*WORK REQUEST*: In the listing below, start your output at the line with "focal_35mm: 48" and end it after the line with "exposure_s: 1/60", copying every line exactly.

== Segment start ==

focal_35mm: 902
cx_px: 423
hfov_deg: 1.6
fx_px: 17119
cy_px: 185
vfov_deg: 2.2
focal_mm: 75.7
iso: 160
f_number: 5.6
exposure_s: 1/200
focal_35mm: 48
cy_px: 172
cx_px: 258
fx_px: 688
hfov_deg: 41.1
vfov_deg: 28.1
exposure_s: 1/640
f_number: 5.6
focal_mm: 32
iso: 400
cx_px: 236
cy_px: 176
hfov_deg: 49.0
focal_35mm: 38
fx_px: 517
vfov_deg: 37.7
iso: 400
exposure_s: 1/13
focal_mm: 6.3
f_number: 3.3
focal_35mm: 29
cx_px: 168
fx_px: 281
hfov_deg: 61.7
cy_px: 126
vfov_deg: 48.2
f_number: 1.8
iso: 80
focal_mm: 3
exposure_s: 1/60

== Segment end ==
== Segment start ==

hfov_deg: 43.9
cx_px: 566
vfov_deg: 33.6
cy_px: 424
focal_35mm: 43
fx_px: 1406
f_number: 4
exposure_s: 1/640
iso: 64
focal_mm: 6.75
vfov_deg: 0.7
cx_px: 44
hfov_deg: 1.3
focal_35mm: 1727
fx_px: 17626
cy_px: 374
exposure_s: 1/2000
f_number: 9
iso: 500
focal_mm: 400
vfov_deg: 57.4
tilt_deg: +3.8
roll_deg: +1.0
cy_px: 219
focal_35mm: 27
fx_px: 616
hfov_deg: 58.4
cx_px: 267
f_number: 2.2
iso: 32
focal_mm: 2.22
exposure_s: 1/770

== Segment end ==

*SOLUTION*:
focal_35mm: 48
cy_px: 172
cx_px: 258
fx_px: 688
hfov_deg: 41.1
vfov_deg: 28.1
exposure_s: 1/640
f_number: 5.6
focal_mm: 32
iso: 400
cx_px: 236
cy_px: 176
hfov_deg: 49.0
focal_35mm: 38
fx_px: 517
vfov_deg: 37.7
iso: 400
exposure_s: 1/13
focal_mm: 6.3
f_number: 3.3
focal_35mm: 29
cx_px: 168
fx_px: 281
hfov_deg: 61.7
cy_px: 126
vfov_deg: 48.2
f_number: 1.8
iso: 80
focal_mm: 3
exposure_s: 1/60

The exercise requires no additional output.